Where is your favorite place to perform?

Well, I’ve favored a few places in my hometown of Columbus. I’ve been really supported by a few venues especially. I love Kobo and the Tree Bar (Andyman’s Treehouse). They are each charming in their own way and the owners are the best, most supportive bar owners I’ve had the privilege to work with. The owners are musicians and understand what both performers and audience members want and need to enjoy a show. Ace of Cups is a great new place to play too. I play those the most. I think my favorite venue is Comfest. It doesn’t always sound great, and loading is a bitch. But, it’s a yearly outdoor LOCAL music festival in downtown Columbus. It lasts for 3 days, there are several stages, tons of musicians and artists, kids and dogs everywhere.
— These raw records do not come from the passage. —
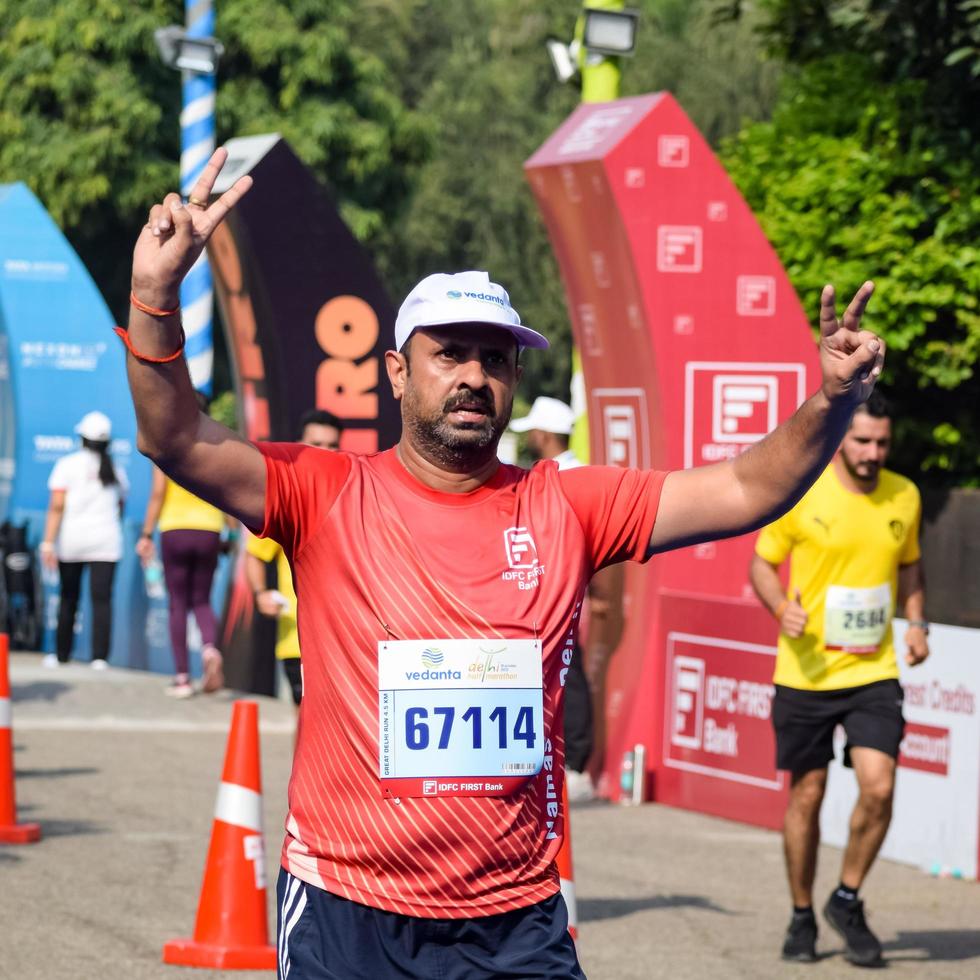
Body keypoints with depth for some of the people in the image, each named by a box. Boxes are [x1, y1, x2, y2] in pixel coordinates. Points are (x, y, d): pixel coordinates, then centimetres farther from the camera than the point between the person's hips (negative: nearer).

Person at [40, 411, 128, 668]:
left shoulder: (68, 464, -1)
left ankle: (62, 654, 20)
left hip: (71, 540, -1)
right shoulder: (116, 470, 9)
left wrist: (48, 543, -11)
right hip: (106, 541, 1)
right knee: (102, 599, -4)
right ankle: (100, 656, -13)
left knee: (68, 598, 11)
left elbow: (57, 506, -9)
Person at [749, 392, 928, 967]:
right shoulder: (801, 492, -8)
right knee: (807, 795, 5)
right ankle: (802, 917, 23)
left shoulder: (905, 497, 3)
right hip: (806, 675, -2)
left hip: (874, 672, 2)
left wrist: (917, 623, 4)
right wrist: (782, 608, -18)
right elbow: (762, 562, 2)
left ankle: (847, 902, 10)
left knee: (879, 789, -12)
It’s in the middle of the summer and everyone is hanging out in the grass, drinking, smiling, catching-up since the previous year’s Comfest. I always run into really old friends. People come home for Comfest.

Who is the best/most fun artist/band you’ve ever performed on the same bill with?

At this point, I’ve shared the stage with a lot of old heroes. But one of the most memorable shows was with Les Savy Fav. My old band, Denovo, opened for them at this short-lived venue called The Music Factory. The place was packed, the energy was high and we played a hell of a show. Then, Les Savy Fav took the stage. Not only the catchiest record of 2003, with witty, hilarious lines, but the performance of the band is on another level. I’ve seen them several times, but this show was incredible. I used the fact that I opened for them to stand backstage to watch the show so that I could see better. I watched Tim (the singer) take the glasses off of a kid up front and put them on a random girl, hang the mic cable from the ceiling and swing from it. At one point he disappeared in the crowd to pop up on top of the bar in the back (50 ft from stage). Then he dismantled a light in the ceiling, put it on the floor behind me and had me do the egyptian dance with my arms in front of a curtain so that I looked like an egyptian shadow puppet. Yeah…and they nailed every song.